Over the last decade, the rapid pace of innovation with drone technology has led to dozens of new and innovative commercial and scientific applications, from Amazon drone deliveries to the patrolling of national parks with drones. But what is less understood is how the spread of unmanned technology will change the patterns of war and peace in the future. Will the use of drones produce a more stable world or will it lead to more conflict? Will drones gradually replace
humans on the battlefield or will they empower soldiers to act more precisely, and humanely, in crisis situations? How will drones change surveillance around the world and at home?

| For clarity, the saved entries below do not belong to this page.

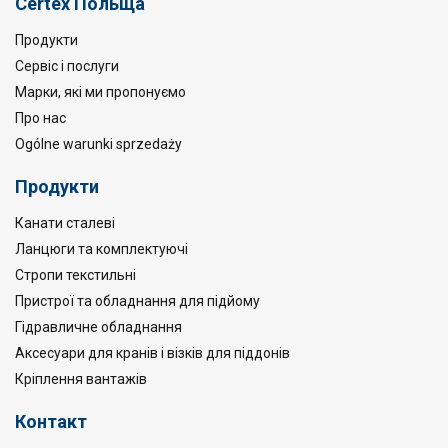
Certex Польща
Продукти
Сервіс і послуги
Марки, які ми пропонуємо
Про нас
Ogólne warunki sprzedaży
Продукти
Канати сталеві
Ланцюги та комплектуючі
Стропи текстильні
Пристрої та обладнання для підйому
Гідравличне обладнання
Аксесуари для кранів і візків для піддонів
Кріплення вантажів
Контакт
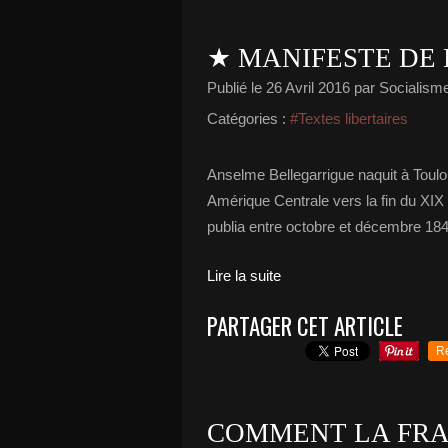
★ MANIFESTE DE
Publié le
26 Avril 2016
par Socialisme 
Catégories :
#Textes libertaires
Anselme Bellegarrigue naquit à Toul
Amérique Centrale vers la fin du XIX siè
publia entre octobre et décembre 1848 
Lire la suite
PARTAGER CET ARTICLE
R
COMMENT LA FRA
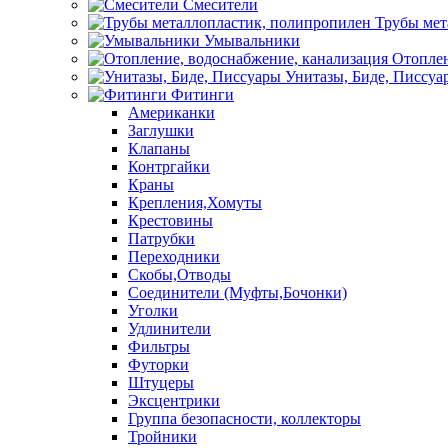
Смесители
Трубы мет
Умывальники
Отоплен
Унитазы, Биде, Писсуа
Фитинги
Американки
Заглушки
Клапаны
Контргайки
Краны
Крепления,Хомуты
Крестовины
Патрубки
Переходники
Скобы,Отводы
Соединители (Муфты,Бочонки)
Уголки
Удлинители
Фильтры
Футорки
Штуцеры
Эксцентрики
Группа безопасности, коллекторы
Тройники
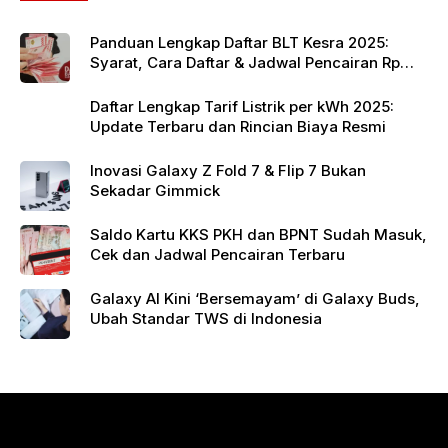
k
Panduan Lengkap Daftar BLT Kesra 2025:
Syarat, Cara Daftar & Jadwal Pencairan Rp
900 Ribu
Daftar Lengkap Tarif Listrik per kWh 2025:
Update Terbaru dan Rincian Biaya Resmi
Inovasi Galaxy Z Fold 7 & Flip 7 Bukan
Sekadar Gimmick
Saldo Kartu KKS PKH dan BPNT Sudah Masuk,
Cek dan Jadwal Pencairan Terbaru
Galaxy AI Kini ‘Bersemayam’ di Galaxy Buds,
Ubah Standar TWS di Indonesia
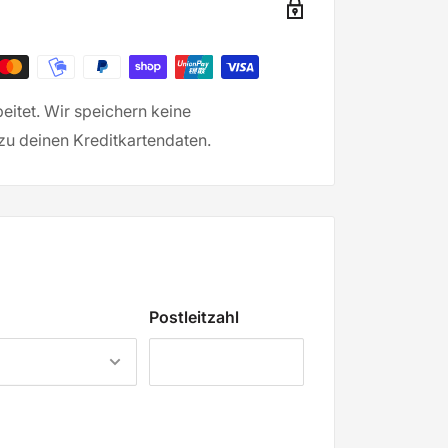
itet. Wir speichern keine
u deinen Kreditkartendaten.
Postleitzahl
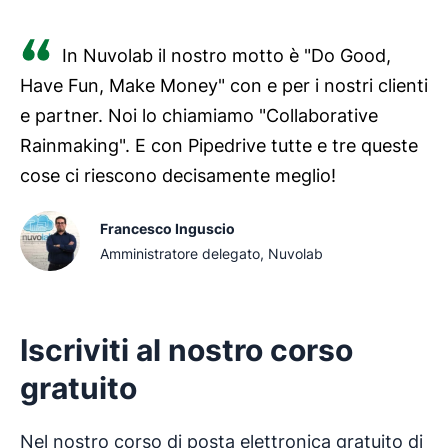
In Nuvolab il nostro motto è "Do Good,
Have Fun, Make Money" con e per i nostri clienti
e partner. Noi lo chiamiamo "Collaborative
Rainmaking". E con Pipedrive tutte e tre queste
cose ci riescono decisamente meglio!
Francesco Inguscio
Amministratore delegato, Nuvolab
Iscriviti al nostro corso
gratuito
Nel nostro corso di posta elettronica gratuito di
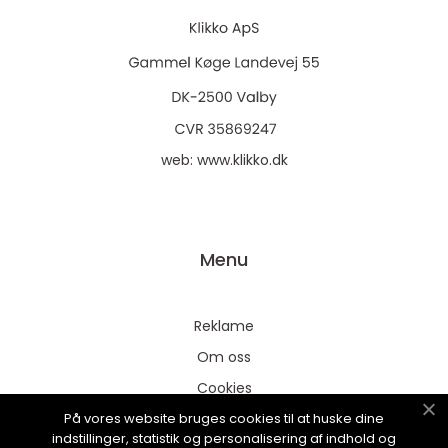
web:
www.klikko.dk
Menu
Reklame
Om oss
Cookies
På vores website bruges cookies til at huske dine
Kontakt Oss
indstillinger, statistik og personalisering af indhold og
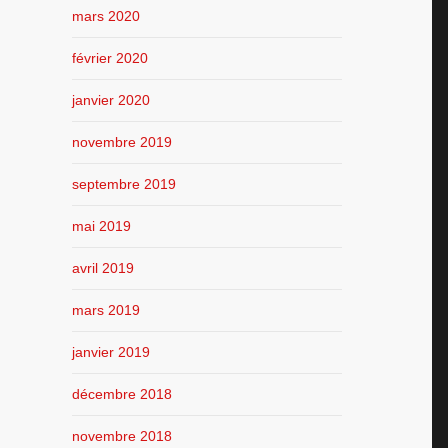
mars 2020
février 2020
janvier 2020
novembre 2019
septembre 2019
mai 2019
avril 2019
mars 2019
janvier 2019
décembre 2018
novembre 2018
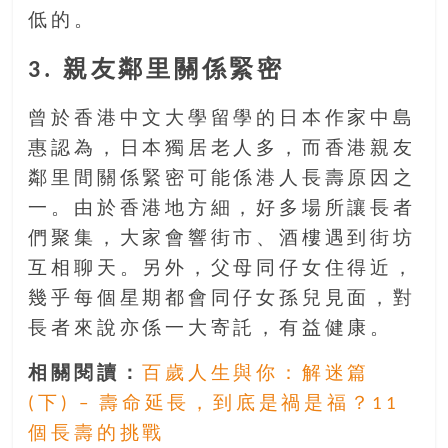
找
低的。
尋
樂
3. 親友鄰里關係緊密
齡
寶
曾於香港中文大學留學的日本作家中島
藏。
惠認為，日本獨居老人多，而香港親友
一
同
鄰里間關係緊密可能係港人長壽原因之
抱
一。由於香港地方細，好多場所讓長者
著
們聚集，大家會響街市、酒樓遇到街坊
樂
互相聊天。另外，父母同仔女住得近，
觀
積
幾乎每個星期都會同仔女孫兒見面，對
極
長者來說亦係一大寄託，有益健康。
的
態
相關閱讀：
百歲人生與你：解迷篇
度，
(下) – 壽命延長，到底是禍是福？11
迎
個長壽的挑戰
接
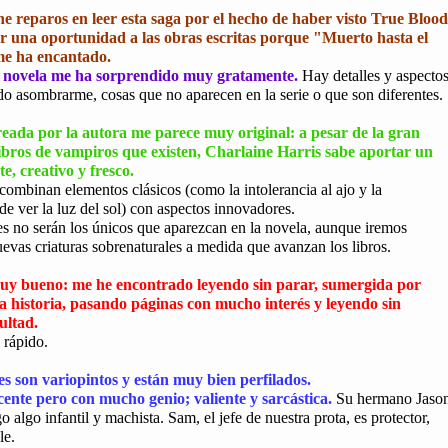
ene reparos en leer esta saga por el hecho de haber visto True Blood
r una oportunidad a las obras escritas porque "Muerto hasta el
e ha encantado.
 novela me ha sorprendido muy gratamente.
Hay detalles y aspecto
o asombrarme, cosas que no aparecen en la serie o que son diferentes.
reada por la autora me parece muy original: a pesar de la gran
ibros de vampiros que existen, Charlaine Harris sabe aportar un
e, creativo y fresco.
ombinan elementos clásicos (como la intolerancia al ajo y la
de ver la luz del sol) con aspectos innovadores.
es no serán los únicos que aparezcan en la novela, aunque iremos
vas criaturas sobrenaturales a medida que avanzan los libros.
muy bueno: me he encontrado leyendo sin parar, sumergida por
a historia, pasando páginas con mucho interés y leyendo sin
ultad.
 rápido.
s son variopintos y están muy bien perfilados.
cente pero con mucho genio; valiente y sarcástica.
Su hermano Jaso
o algo infantil y machista. Sam, el jefe de nuestra prota, es protector,
le.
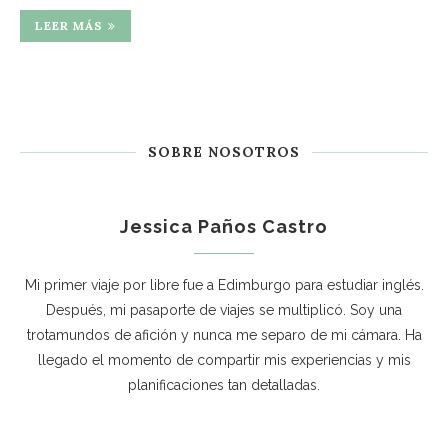
LEER MÁS
SOBRE NOSOTROS
Jessica Paños Castro
Mi primer viaje por libre fue a Edimburgo para estudiar inglés.
Después, mi pasaporte de viajes se multiplicó. Soy una
trotamundos de afición y nunca me separo de mi cámara. Ha
llegado el momento de compartir mis experiencias y mis
planificaciones tan detalladas.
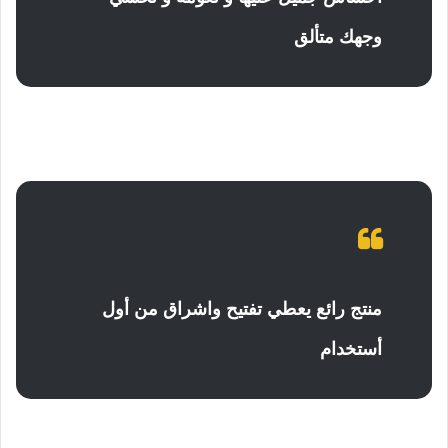
وجهك متألق
منتج رائع يعطي تفتيح واشراق من أول
أستخدام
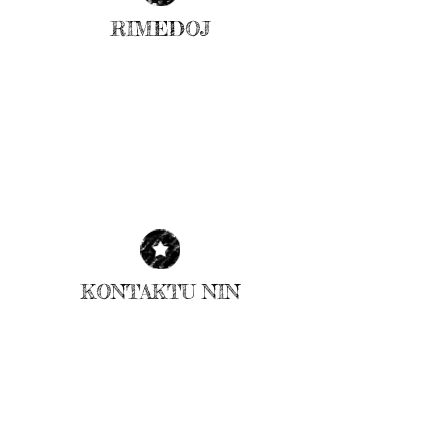
RIMEDOJ
| LEGU PLI |
KONTAKTU NIN
| LEGU PLI |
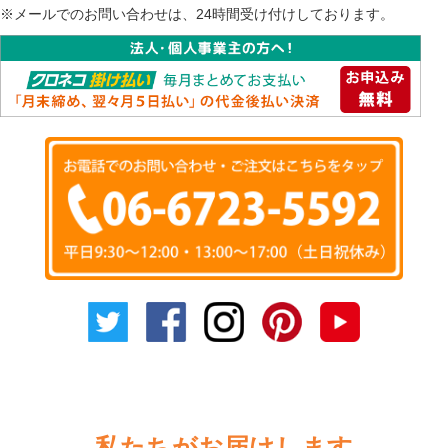
※メールでのお問い合わせは、24時間受け付けしております。
私たちがお届けします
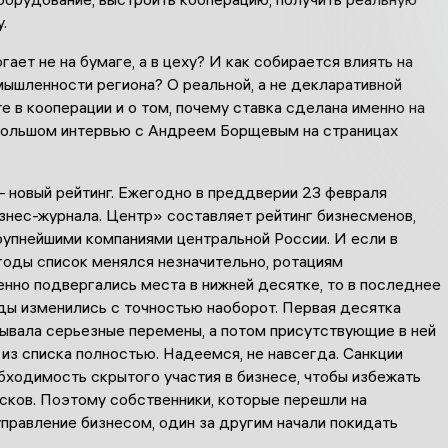
.
гает не на бумаге, а в цеху? И как собирается влиять на
ышленности региона? О реальной, а не декларативной
те в кооперации и о том, почему ставка сделана именно на
большом интервью с Андреем Борщевым на страницах
– новый рейтинг. Ежегодно в преддверии 23 февраля
знес-журнала. Центр» составляет рейтинг бизнесменов,
упнейшими компаниями центральной России. И если в
оды список менялся незначительно, ротациям
нно подвергались места в нижней десятке, то в последнее
ды изменились с точностью наоборот. Первая десятка
зывала серьезные перемены, а потом присутствующие в ней
из списка полностью. Надеемся, не навсегда. Санкции
бходимость скрытого участия в бизнесе, чтобы избежать
сков. Поэтому собственники, которые перешли на
правление бизнесом, один за другим начали покидать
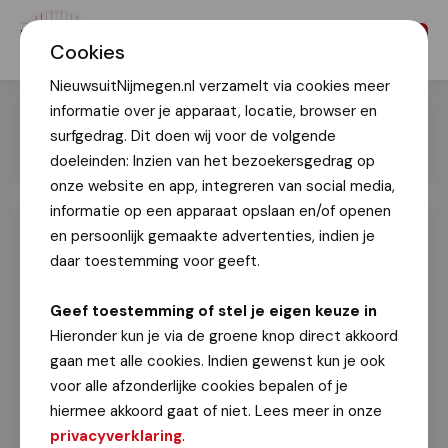
Menu
Cookies
NieuwsuitNijmegen.nl verzamelt via cookies meer
informatie over je apparaat, locatie, browser en
surfgedrag. Dit doen wij voor de volgende
doeleinden: Inzien van het bezoekersgedrag op
onze website en app, integreren van social media,
informatie op een apparaat opslaan en/of openen
en persoonlijk gemaakte advertenties, indien je
Mooi Nijmegen! Onze stad in de
sneeuw
daar toestemming voor geeft.
Waylon Geulebert
Geef toestemming of stel je eigen keuze in
2 januari 2026
Hieronder kun je via de groene knop direct akkoord
gaan met alle cookies. Indien gewenst kun je ook
Op vrijdag 2 januari maakte
Waylon Geulebert
deze
voor alle afzonderlijke cookies bepalen of je
sprookjesachtige dronefoto's van een besneeuwd
hiermee akkoord gaat of niet. Lees meer in onze
Nijmegen.
privacyverklaring
.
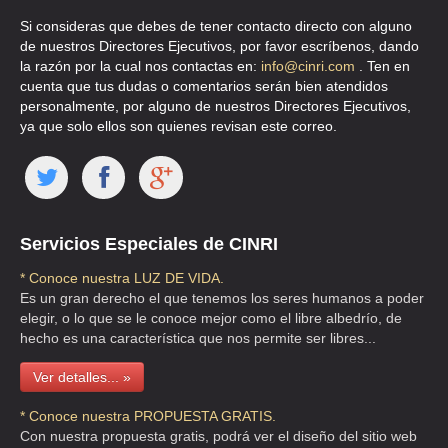
Si consideras que debes de tener contacto directo con alguno
de nuestros Directores Ejecutivos, por favor escríbenos, dando
la razón por la cual nos contactas en:
info@cinri.com
. Ten en
cuenta que tus dudas o comentarios serán bien atendidos
personalmente, por alguno de nuestros Directores Ejecutivos,
ya que solo ellos son quienes revisan este correo.
Servicios Especiales de CINRI
* Conoce nuestra LUZ DE VIDA.
Es un gran derecho el que tenemos los seres humanos a poder
elegir, o lo que se le conoce mejor como el libre albedrío, de
hecho es una característica que nos permite ser libres...
Ver detalles... »
* Conoce nuestra PROPUESTA GRATIS.
Con nuestra propuesta gratis, podrá ver el diseño del sitio web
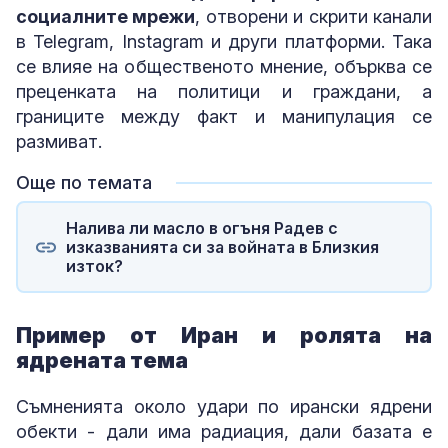
социалните мрежи
, отворени и скрити канали
в Telegram, Instagram и други платформи. Така
се влияе на общественото мнение, обърква се
преценката на политици и граждани, а
границите между факт и манипулация се
размиват.
Още по темата
Налива ли масло в огъня Радев с
изказванията си за войната в Близкия
изток?
Пример от Иран и ролята на
ядрената тема
Съмненията около удари по ирански ядрени
обекти - дали има радиация, дали базата е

In The Drone Age, Michael J. Boyle examines how unmanned technology alters the decision-making and risk calculus of its users both on and off the battlefield. It shows that the introduction of drones changes the dynamics of wars, humanitarian crises and peacekeeping missions, empowering some actors while making others more vulnerable to surveillance and even attack. The spread of drones is also reordering geopolitical fault lines and providing new ways for states to test the nerves
and strategic commitments of their rivals. Drones are also allowing terrorist groups like the Islamic State to take to the skies and to level the playing field against their enemies. Across the world, the low financial cost of drones and the reduced risks faced by pilots is making drone technology an essential
tool for militaries, peacekeeping forces and even private companies. From large surveillance drones to insect-like micro-drones, unmanned technology is revolutionizing the way that states and non-state actors compete with each other and is providing game-changing benefits to those who can most rapidly adapt unmanned technology to their own purposes.
An essential guide to a potentially disruptive force in modern world politics, The Drone Age shows how the mastery of drone technology will become central to the ways that governments and non-state actors seek power and influence in the coming decades.